◆ **WHAT YOU ARE ASKED TO DO**: Although the records contain pictures, only their text should be set down, exactly as written.

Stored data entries
•••
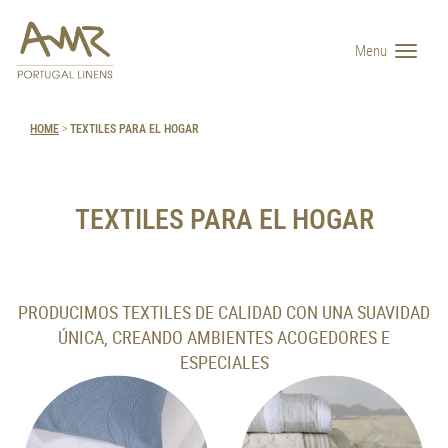
Menu
HOME
>
TEXTILES PARA EL HOGAR
TEXTILES PARA EL HOGAR
PRODUCIMOS TEXTILES DE CALIDAD CON UNA SUAVIDAD
ÚNICA, CREANDO AMBIENTES ACOGEDORES E
ESPECIALES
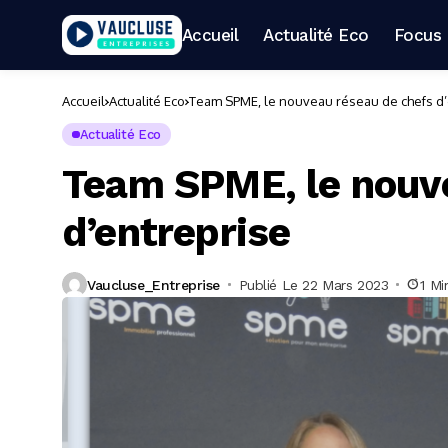
Accueil
Actualité Eco
Focus 
Accueil
Actualité Eco
Team SPME, le nouveau réseau de chefs d’
Actualité Eco
Team SPME, le nouv
d’entreprise
Vaucluse_Entreprise
Publié Le 22 Mars 2023
1 Mi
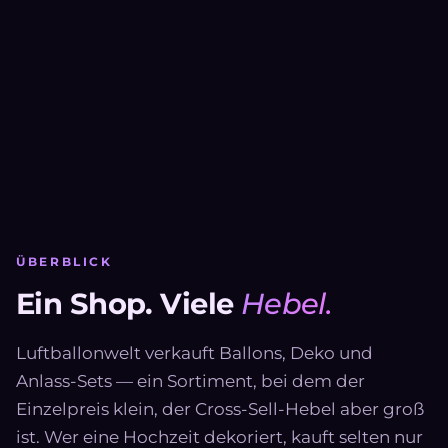
ÜBERBLICK
Ein Shop. Viele
Hebel.
Luftballonwelt verkauft Ballons, Deko und
Anlass-Sets — ein Sortiment, bei dem der
Einzelpreis klein, der Cross-Sell-Hebel aber groß
ist. Wer eine Hochzeit dekoriert, kauft selten nur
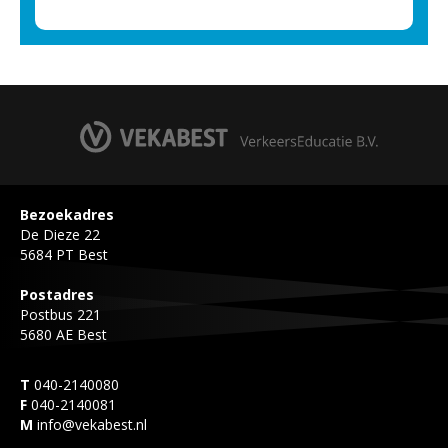
Bezoekadres
De Dieze 22
5684 PT Best
Postadres
Postbus 221
5680 AE Best
T
040-2140080
F
040-2140081
M
info@vekabest.nl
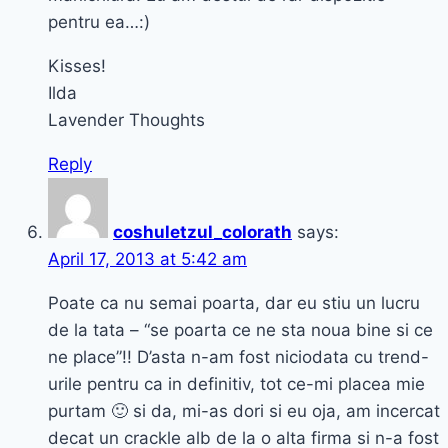
pentru ea…:)
Kisses!
Ilda
Lavender Thoughts
Reply
coshuletzul_colorath
says:
April 17, 2013 at 5:42 am
Poate ca nu semai poarta, dar eu stiu un lucru
de la tata – “se poarta ce ne sta noua bine si ce
ne place”!! D’asta n-am fost niciodata cu trend-
urile pentru ca in definitiv, tot ce-mi placea mie
purtam 🙂 si da, mi-as dori si eu oja, am incercat
decat un crackle alb de la o alta firma si n-a fost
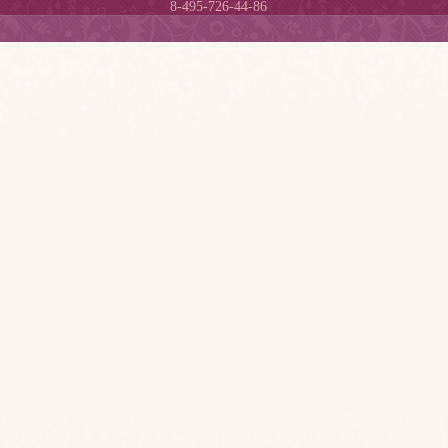
8-495-726-44-86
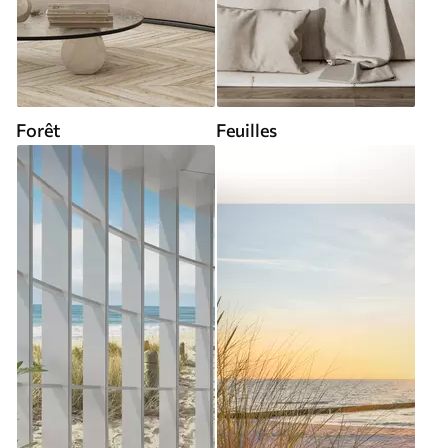
Forêt
Feuilles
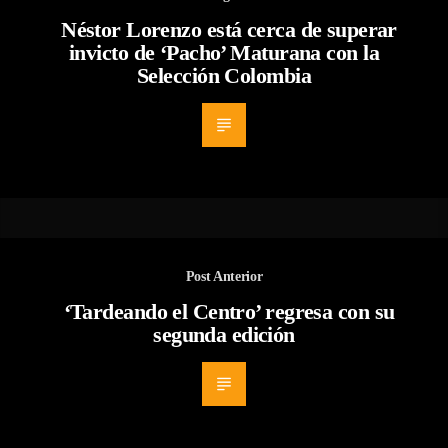
Néstor Lorenzo está cerca de superar
invicto de ‘Pacho’ Maturana con la
Selección Colombia
Post Anterior
‘Tardeando el Centro’ regresa con su
segunda edición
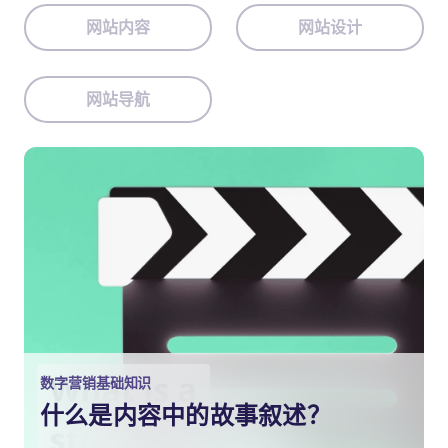
网站内容
网站设计
网站导航
数字营销基础知识
什么是内容中的故事叙述？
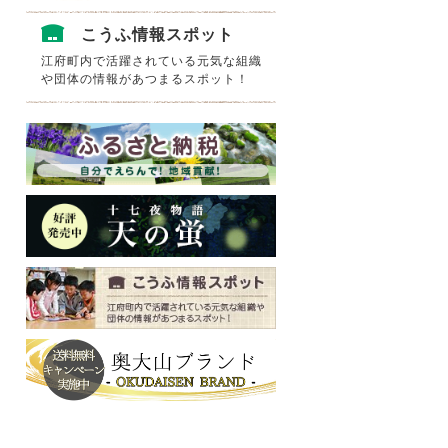
こうふ情報スポット
江府町内で活躍されている元気な組織
や団体の情報があつまるスポット！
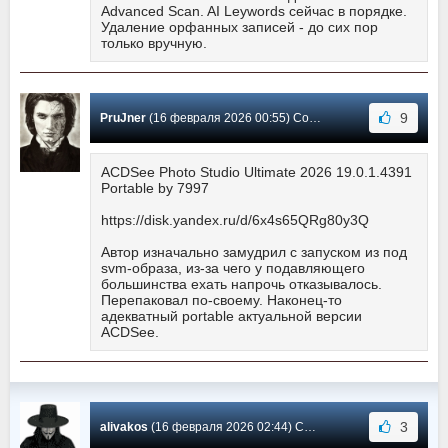
Advanced Scan. AI Leywords сейчас в порядке.
Удаление орфанных записей - до сих пор
только вручную.
9
PruJner
(16 февраля 2026 00:55) Сообщение #1344
ACDSee Photo Studio Ultimate 2026 19.0.1.4391
Portable by 7997
https://disk.yandex.ru/d/6x4s65QRg80y3Q
Автор изначально замудрил с запуском из под
svm-образа, из-за чего у подавляющего
большинства ехать напрочь отказывалось.
Перепаковал по-своему. Наконец-то
адекватный portable актуальной версии
ACDSee.
3
alivakos
(16 февраля 2026 02:44) Сообщение #1343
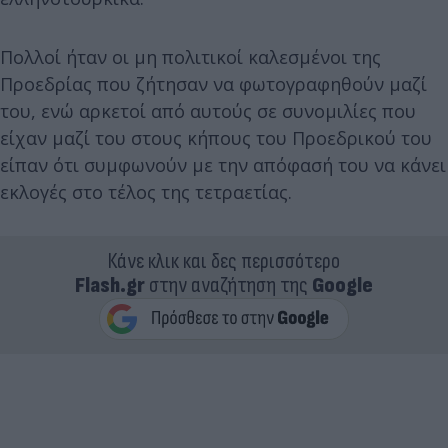
Πολλοί ήταν οι μη πολιτικοί καλεσμένοι της
Προεδρίας που ζήτησαν να φωτογραφηθούν μαζί
του, ενώ αρκετοί από αυτούς σε συνομιλίες που
είχαν μαζί του στους κήπους του Προεδρικού του
είπαν ότι συμφωνούν με την απόφασή του να κάνει
εκλογές στο τέλος της τετραετίας.
Κάνε κλικ και δες περισσότερο
Flash.gr
στην αναζήτηση της
Google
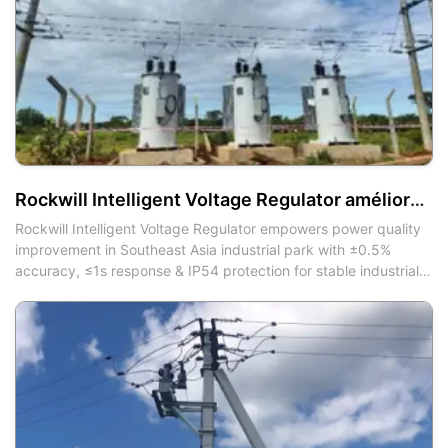
Rockwill Intelligent Voltage Regulator améliore la qualité de l'énergie dans un parc industriel d'Asie du Sud-Est
Rockwill Intelligent Voltage Regulator empowers power quality
improvement in Southeast Asia industrial park with ±0.5%
accuracy, ≤1s response & IP54 protection for stable industrial
operation.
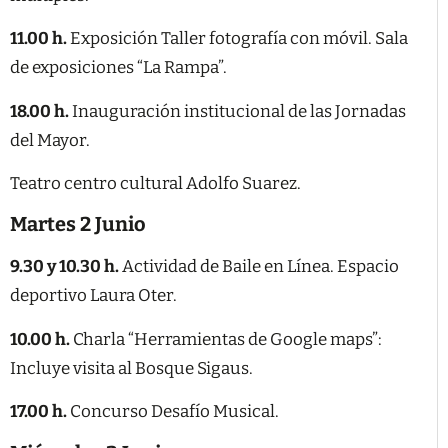
11.00 h.
Exposición Taller fotografía con móvil. Sala
de exposiciones “La Rampa”.
18.00 h.
Inauguración institucional de las Jornadas
del Mayor.
Teatro centro cultural Adolfo Suarez.
Martes 2 Junio
9.30 y 10.30 h.
Actividad de Baile en Línea. Espacio
deportivo Laura Oter.
10.00 h.
Charla “Herramientas de Google maps”:
Incluye visita al Bosque Sigaus.
17.00 h.
Concurso Desafío Musical.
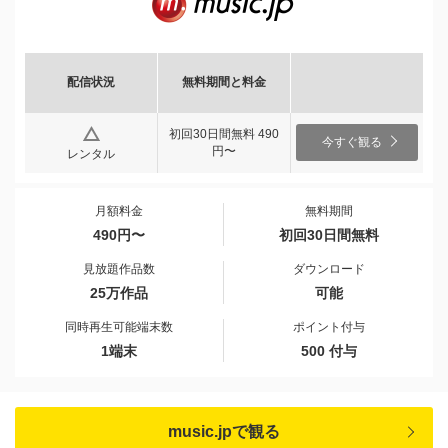
配信状況
無料期間と料金
初回30日間無料 490
今すぐ観る
円〜
レンタル
月額料金
無料期間
490円〜
初回30日間無料
見放題作品数
ダウンロード
25万作品
可能
同時再生可能端末数
ポイント付与
1端末
500 付与
music.jpで観る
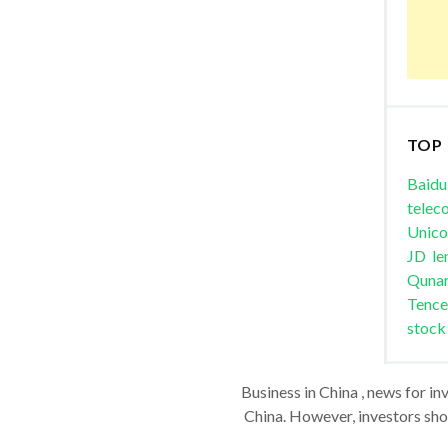
TOP
Baidu
telec
Unic
JD
le
Quna
Tence
stock
Business in China , news for in
China. However, investors shou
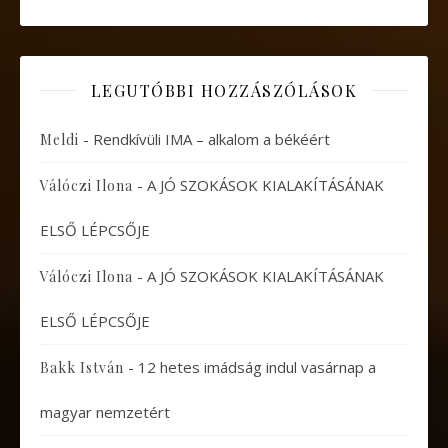
LEGUTÓBBI HOZZÁSZÓLÁSOK
-
Rendkívüli IMA – alkalom a békéért
Meldi
-
A JÓ SZOKÁSOK KIALAKÍTÁSÁNAK
Válóczi Ilona
ELSŐ LÉPCSŐJE
-
A JÓ SZOKÁSOK KIALAKÍTÁSÁNAK
Válóczi Ilona
ELSŐ LÉPCSŐJE
-
12 hetes imádság indul vasárnap a
Bakk István
magyar nemzetért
•••
◆ **COMPLETED EXERCISE**:
Menu
HOME
>
TEXTILES PARA EL HOGAR
TEXTILES PARA EL HOGAR
PRODUCIMOS TEXTILES DE CALIDAD CON UNA SUAVIDAD
ÚNICA, CREANDO AMBIENTES ACOGEDORES E
ESPECIALES
Accueil
Actualité Eco
Focus 
Accueil
Actualité Eco
Team SPME, le nouveau réseau de chefs d’
Actualité Eco
Team SPME, le nouv
d’entreprise
Vaucluse_Entreprise
Publié Le 22 Mars 2023
1 Mi
ÜBERBLICK
Ein Shop. Viele
Hebel.
Luftballonwelt verkauft Ballons, Deko und
Anlass-Sets — ein Sortiment, bei dem der
Einzelpreis klein, der Cross-Sell-Hebel aber groß
ist. Wer eine Hochzeit dekoriert, kauft selten nur
Bezoekadres
De Dieze 22
5684 PT Best
Postadres
Postbus 221
5680 AE Best
T
040-2140080
F
040-2140081
M
info@vekabest.nl
pentru ea…:)
Kisses!
Ilda
Lavender Thoughts
Reply
coshuletzul_colorath
says:
April 17, 2013 at 5:42 am
Poate ca nu semai poarta, dar eu stiu un lucru
de la tata – “se poarta ce ne sta noua bine si ce
ne place”!! D’asta n-am fost niciodata cu trend-
urile pentru ca in definitiv, tot ce-mi placea mie
purtam 🙂 si da, mi-as dori si eu oja, am incercat
decat un crackle alb de la o alta firma si n-a fost
8-495-726-44-86
Forêt
Feuilles
Néstor Lorenzo está cerca de superar
invicto de ‘Pacho’ Maturana con la
Selección Colombia
Post Anterior
‘Tardeando el Centro’ regresa con su
segunda edición
网站内容
网站设计
网站导航
数字营销基础知识
什么是内容中的故事叙述？
こうふ情報スポット
江府町内で活躍されている元気な組織
や団体の情報があつまるスポット！
Advanced Scan. AI Leywords сейчас в порядке.
Удаление орфанных записей - до сих пор
только вручную.
9
PruJner
(16 февраля 2026 00:55) Сообщение #1344
ACDSee Photo Studio Ultimate 2026 19.0.1.4391
Portable by 7997
https://disk.yandex.ru/d/6x4s65QRg80y3Q
Автор изначально замудрил с запуском из под
svm-образа, из-за чего у подавляющего
большинства ехать напрочь отказывалось.
Перепаковал по-своему. Наконец-то
адекватный portable актуальной версии
ACDSee.
3
alivakos
(16 февраля 2026 02:44) Сообщение #1343
Πολλοί ήταν οι μη πολιτικοί καλεσμένοι της
Προεδρίας που ζήτησαν να φωτογραφηθούν μαζί
του, ενώ αρκετοί από αυτούς σε συνομιλίες που
είχαν μαζί του στους κήπους του Προεδρικού του
είπαν ότι συμφωνούν με την απόφασή του να κάνει
εκλογές στο τέλος της τετραετίας.
Κάνε κλικ και δες περισσότερο
Flash.gr
στην αναζήτηση της
Google
Rockwill Intelligent Voltage Regulator améliore la qualité de l'énergie dans un parc industriel d'Asie du Sud-Est
Rockwill Intelligent Voltage Regulator empowers power quality
improvement in Southeast Asia industrial park with ±0.5%
accuracy, ≤1s response & IP54 protection for stable industrial
operation.
11.00 h.
Exposición Taller fotografía con móvil. Sala
de exposiciones “La Rampa”.
18.00 h.
Inauguración institucional de las Jornadas
del Mayor.
Teatro centro cultural Adolfo Suarez.
Martes 2 Junio
9.30 y 10.30 h.
Actividad de Baile en Línea. Espacio
deportivo Laura Oter.
10.00 h.
Charla “Herramientas de Google maps”:
Incluye visita al Bosque Sigaus.
17.00 h.
Concurso Desafío Musical.
配信状況
無料期間と料金
初回30日間無料 490
今すぐ観る
円〜
レンタル
月額料金
無料期間
490円〜
初回30日間無料
見放題作品数
ダウンロード
25万作品
可能
同時再生可能端末数
ポイント付与
1端末
500 付与
music.jpで観る
TOP
Baidu
telec
Unic
JD
le
Quna
Tence
stock
Business in China , news for in
China. However, investors shou
LEGUTÓBBI HOZZÁSZÓLÁSOK
-
Rendkívüli IMA – alkalom a békéért
Meldi
-
A JÓ SZOKÁSOK KIALAKÍTÁSÁNAK
Válóczi Ilona
ELSŐ LÉPCSŐJE
-
A JÓ SZOKÁSOK KIALAKÍTÁSÁNAK
Válóczi Ilona
ELSŐ LÉPCSŐJE
-
12 hetes imádság indul vasárnap a
Bakk István
magyar nemzetért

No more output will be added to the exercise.